É o que justifica a escolha do épico bélico "Comandante", para uma projeção em telas sérvias nesta quarta. Exibido na abertura do Festival de Veneza, o longa de Edoardo de Angelis (do premiado "Indivisibili") recria a II Guerra Mundial sob os códigos de um filão de gênero que é um imã de sucesso, vide "Maré Vermelha" (1995) e "A Caçada ao Outubro Vermelho" (1990): os filmes de submarino. Mas seu maior chamariz é a escolha de um dos astros de maior talento e popularidade da Itália hoje: o romano Pierfrancesco Favino. Cabe a ele dar vida ao oficial militar Salvatore Todaro (1908-1942), famoso por seu humanismo no mar.

Filmes como o de Edorado e "Disco Boy" resgatam uma tradição cinematográfica que mudou o século XX, a partir do neorrealismo, com "Roma, Cidade Aberta" (1945). A partir dali, a Itália guiou os rumos da autoralidade audiovisual até uma derrocada de sua produtividade, nos anos 1990, motivada por problemas políticos.
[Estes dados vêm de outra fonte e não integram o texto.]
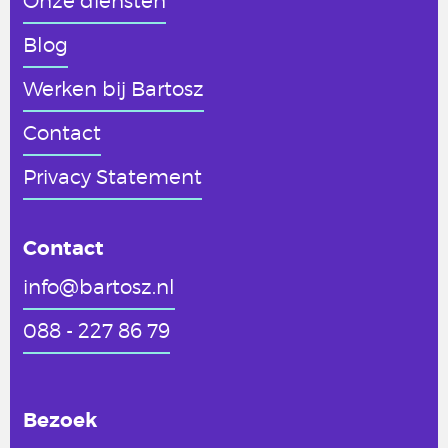
Onze diensten
Blog
Werken
bij Bartosz
Contact
Privacy Statement
Contact
info@bartosz.nl
088 - 227 86 79
Bezoek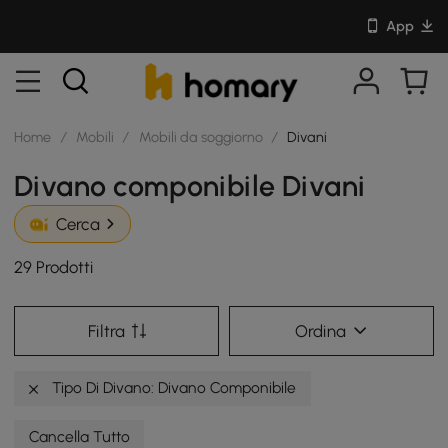
App
Home
/
Mobili
/
Mobili da soggiorno
/
Divani
Divano componibile Divani
Cerca
29 Prodotti
Filtra
Ordina
Tipo Di Divano: Divano Componibile
Cancella Tutto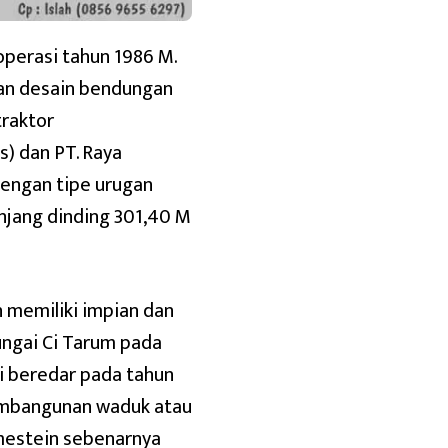
operasi tahun 1986 M.
an desain bendungan
traktor
) dan PT. Raya
dengan tipe urugan
anjang dinding 301,40 M
in memiliki impian dan
ungai Ci Tarum pada
i beredar pada tahun
pembangunan waduk atau
ommestein sebenarnya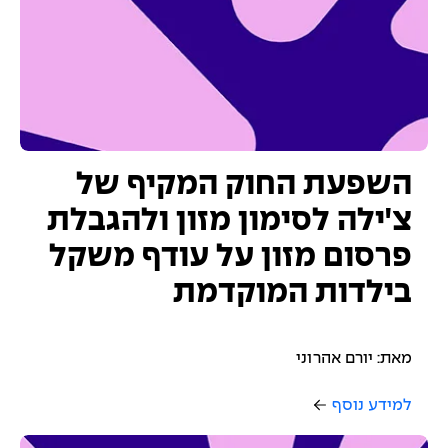
השפעת החוק המקיף של
צ'ילה לסימון מזון ולהגבלת
פרסום מזון על עודף משקל
בילדות המוקדמת
מאת: יורם אהרוני
למידע נוסף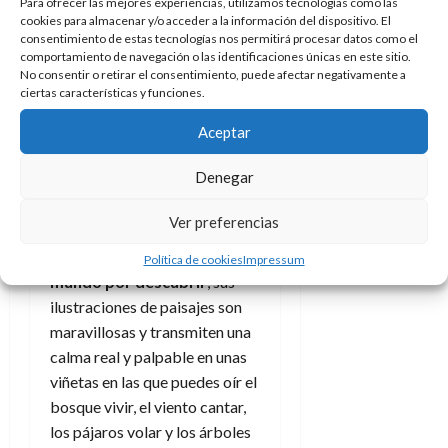
Para ofrecer las mejores experiencias, utilizamos tecnologías como las
cookies para almacenar y/o acceder a la información del dispositivo. El
2) El abismo
consentimiento de estas tecnologías nos permitirá procesar datos como el
comportamiento de navegación o las identificaciones únicas en este sitio.
No consentir o retirar el consentimiento, puede afectar negativamente a
El abismo
es un
coming-of-
ciertas características y funciones.
age
entremezclado con una
road trip
, el viaje es real y
Aceptar
cierto, sucede por dentro y por
Denegar
fuera. A través de sus páginas
Souza (al que entrevistamos en
Ver preferencias
docpastor.com-Amamos la
Cultura Pop
)
enseña todo un
Política de cookies
Impressum
mundo por descubrir
, sus
ilustraciones de paisajes son
maravillosas y transmiten una
calma real y palpable en unas
viñetas en las que puedes oír el
bosque vivir, el viento cantar,
los pájaros volar y los árboles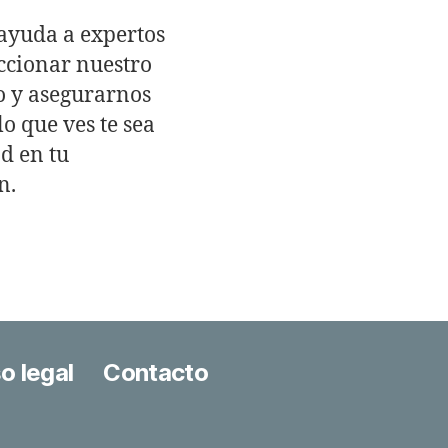
ayuda a expertos
ccionar nuestro
o y asegurarnos
lo que ves te sea
ad en tu
n.
o legal
Contacto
"Dos mestres italianos, Michelangelo Antonioni foi importante pra mim", disse Abbruzzese ao Correio. "Eu tenho mais conexão com o cinema político feito nos anos 1960 e 70 do que com o de hoje. Esse cinema do passado tinha ambições de reescrever o imaginário e de reinventar o mundo mesmo seguindo trilhas narrativas nas quais o essencial era contar bem uma boa história. Dos anos 2000 para cá, o uso da câmera na mão, a redução da paleta de cor e a aposta na hegemonia do discurso sobre a trama tirou do cinema a habilidade de criar personagens que sejam maiores do que a vida. Godard dizia que é preciso ser político já no set. isso deve ser lembrado".

Vai ter competição em Küstendorf. A seleção competitiva oficial deste ano reúne uma série de curtas-metragens de diferentes cantos do planeta. Kusturica conduz o evento até a madrugada do dia 28.